### WRITTEN INSTRUCTION
Update the lines starting at the one that contains "class: Bacillariophyceae" and ending at the one that contains "scientific name: Euptychia cymela" by changing "common name" to "vernacular name". Reproduce only those lines, with everything else kept the same.

(Dataset rows)
--------------------------------------------------

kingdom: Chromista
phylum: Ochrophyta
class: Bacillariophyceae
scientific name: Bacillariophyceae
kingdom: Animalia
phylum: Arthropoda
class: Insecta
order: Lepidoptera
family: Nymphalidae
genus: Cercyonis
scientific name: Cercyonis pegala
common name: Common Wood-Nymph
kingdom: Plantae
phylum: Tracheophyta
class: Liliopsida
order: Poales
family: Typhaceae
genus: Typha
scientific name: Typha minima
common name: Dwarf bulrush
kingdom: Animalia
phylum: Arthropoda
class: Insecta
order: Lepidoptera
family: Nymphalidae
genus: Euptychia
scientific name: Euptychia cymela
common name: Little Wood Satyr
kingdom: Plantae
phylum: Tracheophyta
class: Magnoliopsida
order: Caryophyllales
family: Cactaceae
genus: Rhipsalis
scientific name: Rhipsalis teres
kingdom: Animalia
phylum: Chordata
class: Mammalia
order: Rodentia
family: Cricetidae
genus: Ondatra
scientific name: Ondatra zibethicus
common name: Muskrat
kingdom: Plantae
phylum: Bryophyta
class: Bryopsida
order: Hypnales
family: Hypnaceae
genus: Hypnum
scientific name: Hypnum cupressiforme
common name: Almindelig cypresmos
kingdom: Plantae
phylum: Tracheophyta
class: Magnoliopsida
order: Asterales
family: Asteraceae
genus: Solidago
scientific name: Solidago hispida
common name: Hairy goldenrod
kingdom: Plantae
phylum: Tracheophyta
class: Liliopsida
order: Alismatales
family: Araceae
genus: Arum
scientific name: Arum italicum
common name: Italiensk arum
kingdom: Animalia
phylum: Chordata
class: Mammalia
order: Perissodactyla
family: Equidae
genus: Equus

--------------------------------------------------

### ANSWER TO THIS PROBLEM
class: Bacillariophyceae
scientific name: Bacillariophyceae
kingdom: Animalia
phylum: Arthropoda
class: Insecta
order: Lepidoptera
family: Nymphalidae
genus: Cercyonis
scientific name: Cercyonis pegala
vernacular name: Common Wood-Nymph
kingdom: Plantae
phylum: Tracheophyta
class: Liliopsida
order: Poales
family: Typhaceae
genus: Typha
scientific name: Typha minima
vernacular name: Dwarf bulrush
kingdom: Animalia
phylum: Arthropoda
class: Insecta
order: Lepidoptera
family: Nymphalidae
genus: Euptychia
scientific name: Euptychia cymela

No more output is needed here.